Try k-fold Cross-Validation
Another common technique is k-fold cross-validation. Instead of performing your evaluation on a single 80/20 split, you essentially divide your data in k equally large sets, and then always train on k-1 sets, while evaluating on the other set. You then not only get a feeling whether your split was reasonable (you usually get all the results for different splits in k-fold CV implementations, like the one from sklearn), but you also get an overall score that tells you the average of all folds.
Note that 5-fold CV would equal a split into 5 20% sets, so essentially what you are doing now, plus the "shuffling part".
CV is also a good way to deal with little training data, in settings where you have imbalanced classes, or where you generally want to make sure your model actually performs well.

Combining training, validation and test datasets

Is it possible to train a model based on training and validation data sets.Basically end up combining both of them to create a new model. And from that combined model use it to classify all of the data in the test dataset.
This is what is usually done. Assuming that you know how to transfer hyperparameters, as you usually fit model on train data, select hyperparameters based on the score on the valid one. Thus when you combine train + valid you get significantly bigger dataset, thus "optimal hyperparameters" might be completely different from the ones you selected before. So in general - yes, this is exactly what is usually done, but it might be more tricky than you expect (especially if your method is highly stochastic, non deterministic, etc.).

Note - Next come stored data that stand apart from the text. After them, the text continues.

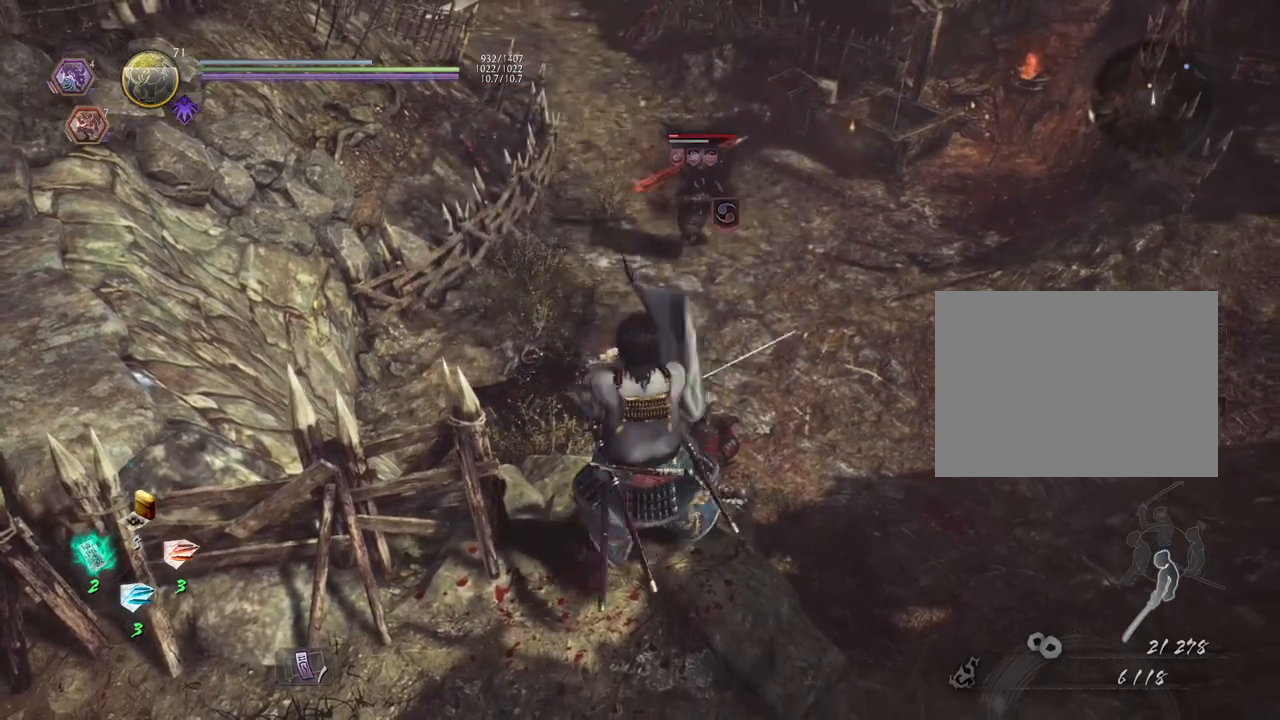
{"buttons": [], "left_stick": "center", "right_stick": "center", "events": [[33, "L1", "down"], [200, "L1", "up"]]}
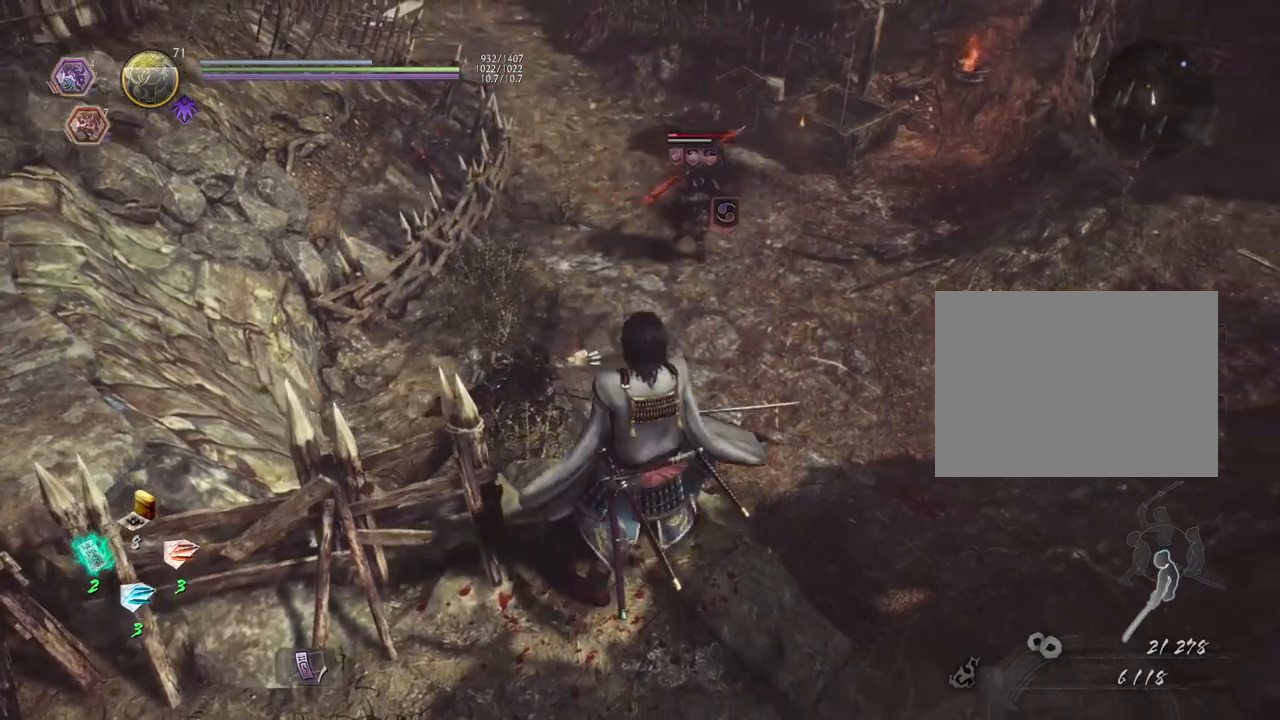
{"buttons": [], "left_stick": "center", "right_stick": "center", "events": []}
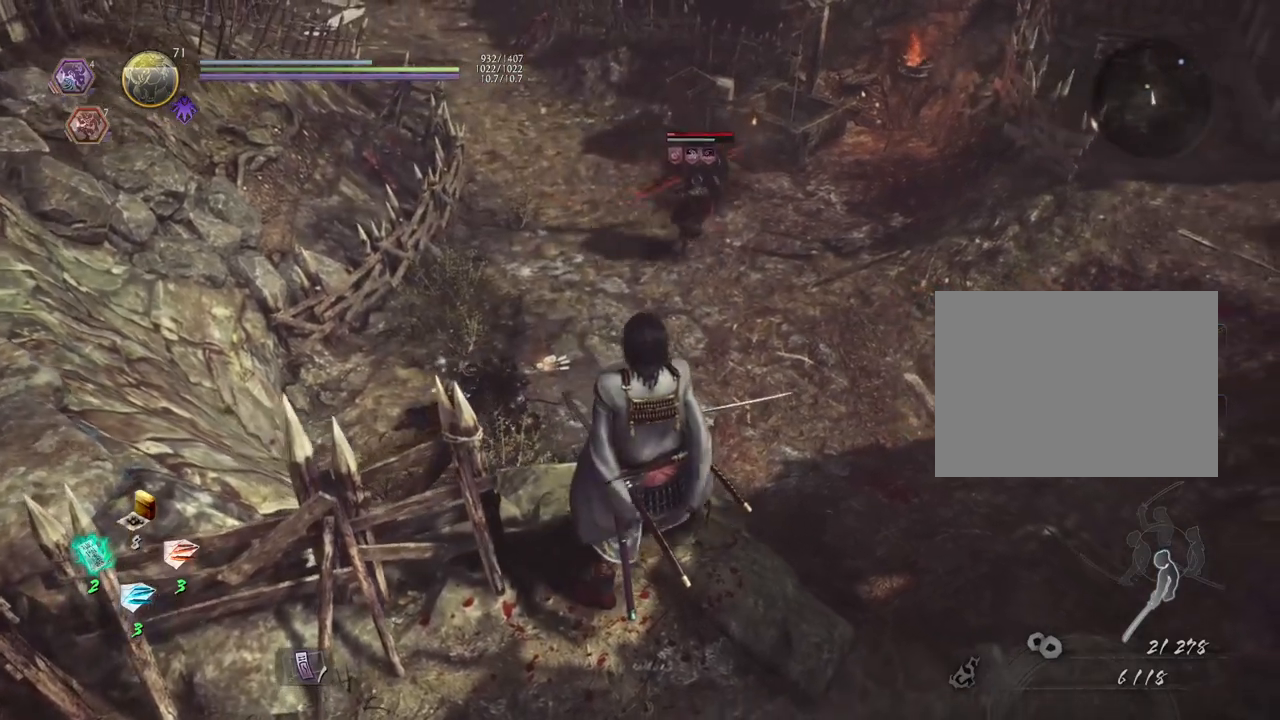
{"buttons": [], "left_stick": "center", "right_stick": "center", "events": []}
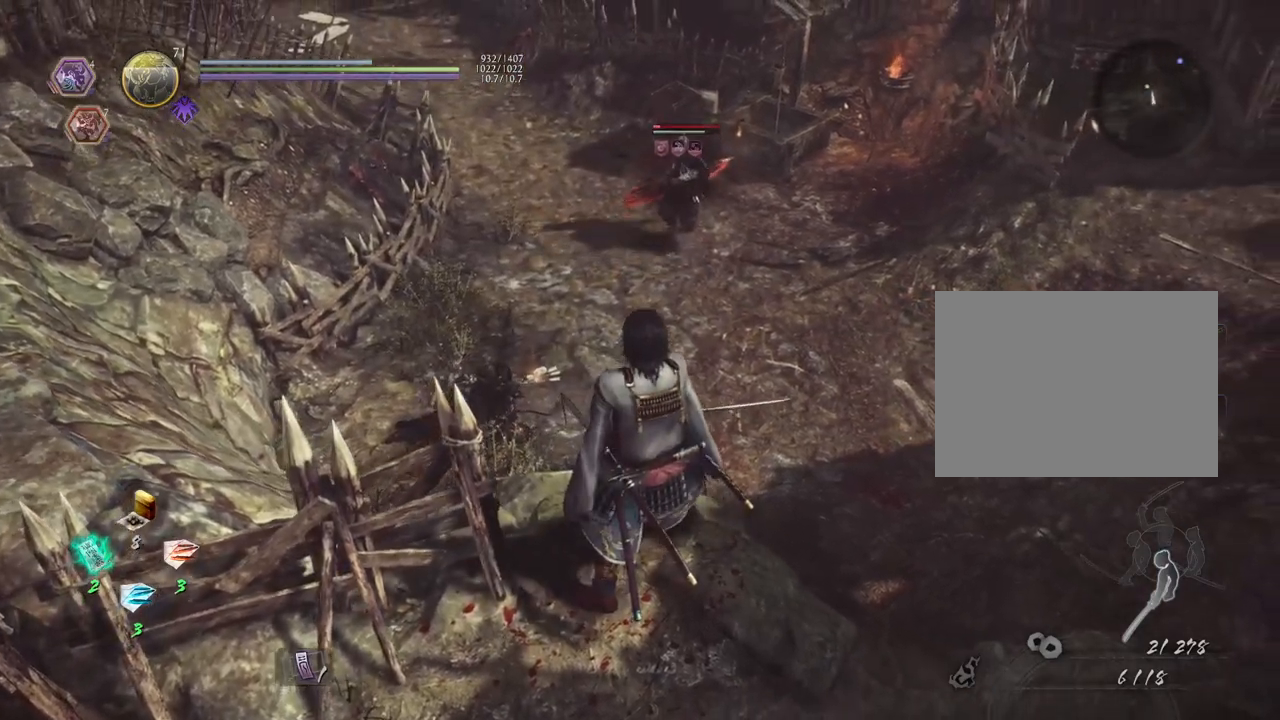
{"buttons": [], "left_stick": "center", "right_stick": "center", "events": []}
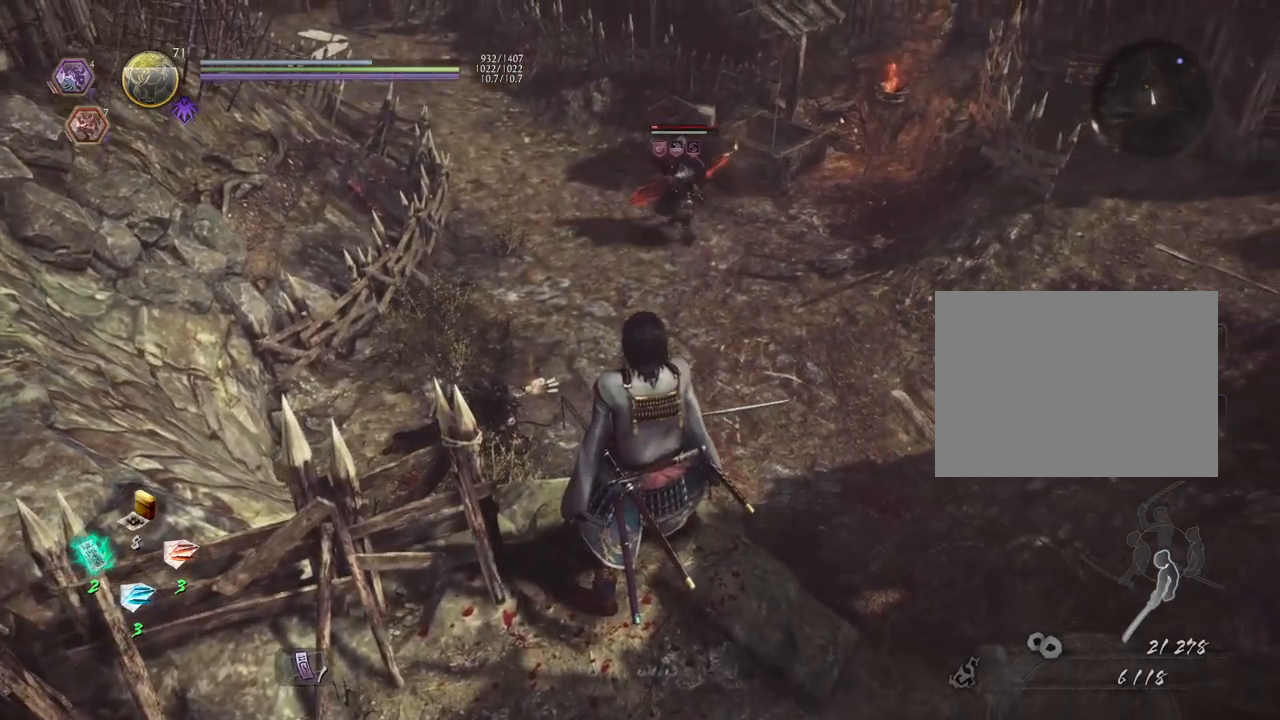
{"buttons": ["CIRCLE", "R1"], "left_stick": "center", "right_stick": "center", "events": [[400, "R1", "down"], [450, "CIRCLE", "down"]]}
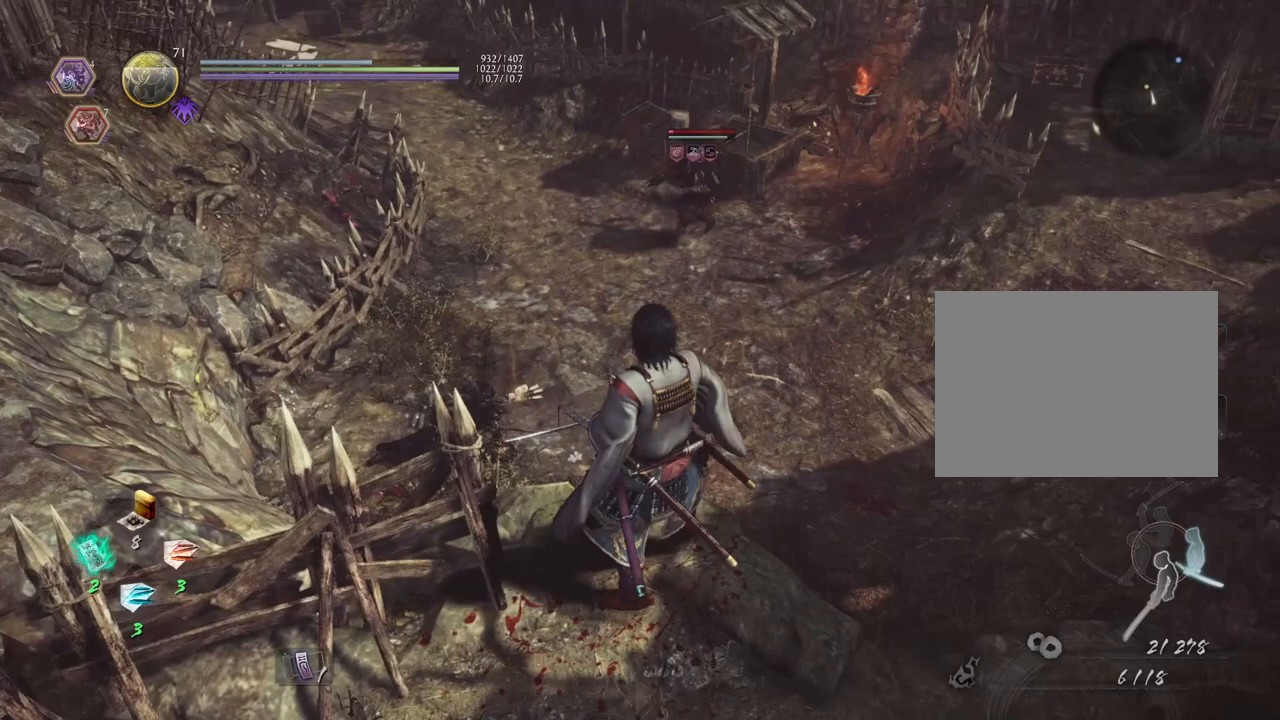
{"buttons": [], "left_stick": "center", "right_stick": "center", "events": [[83, "R1", "up"], [100, "CIRCLE", "up"]]}
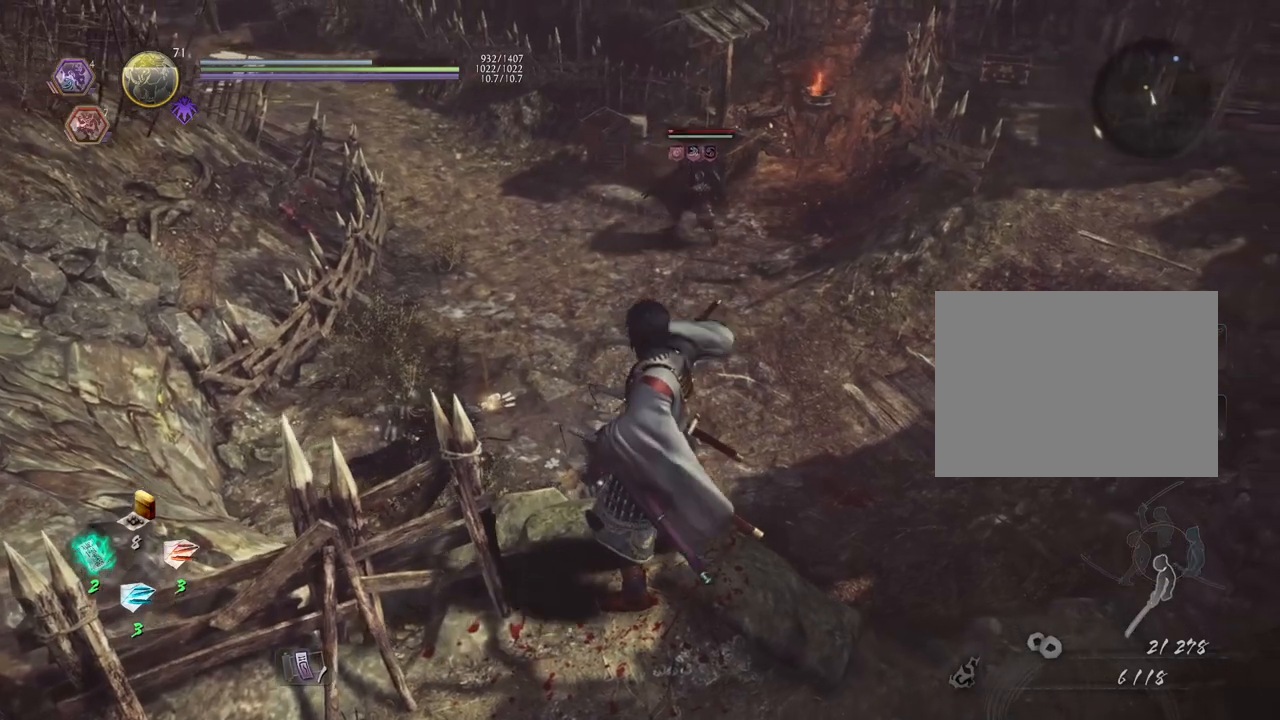
{"buttons": [], "left_stick": "center", "right_stick": "center", "events": []}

How to choose classifier on specific dataset

When given the dataset, normally m instances by n features matrix, how to choose the classifier that is most appropriate for the dataset.
This is just like what algorithm to solve a prime Number. Not every algorithm solve any problem means each problem assigned which finite no. of algorithm. In machine learning you can apply different algorithm on a type of problem.
If matrix contain real numbered features then you can use KNN algorithm can be used. Or if matrix have words as feature then you can use naive bayes classifier which is one of best for text classification. And Machine learning have tons of algorithm you can read them apply to your problem which fits best. Hope you understand what I said.
An interesting but much more general map I found:
If you have weka, you can use experimenter and choose different algorithms on same data set to evaluate different models.
This project compares many different classifiers on different typical datasets.
If you have no idea, you could use this simple tool auto-weka which will test all the different classifiers you selected within different constraints. Before using auto-weka, you may need to convert your data to ARFF using Weka or just manually (many tutorial on youtube).
The best classifier depends on your data (binary/string/real/tags, patterns, distribution...), what kind of output to predict (binary class / multi-class / evolving classes / a value from regression ?) and the expected performance (time, memory, accuracy). It would also depend on whether you want to update your model frequently or not (ie. if it is a stream, better use an online classifier).
Please note that the best classifier may not be one but an ensemble of different classifiers.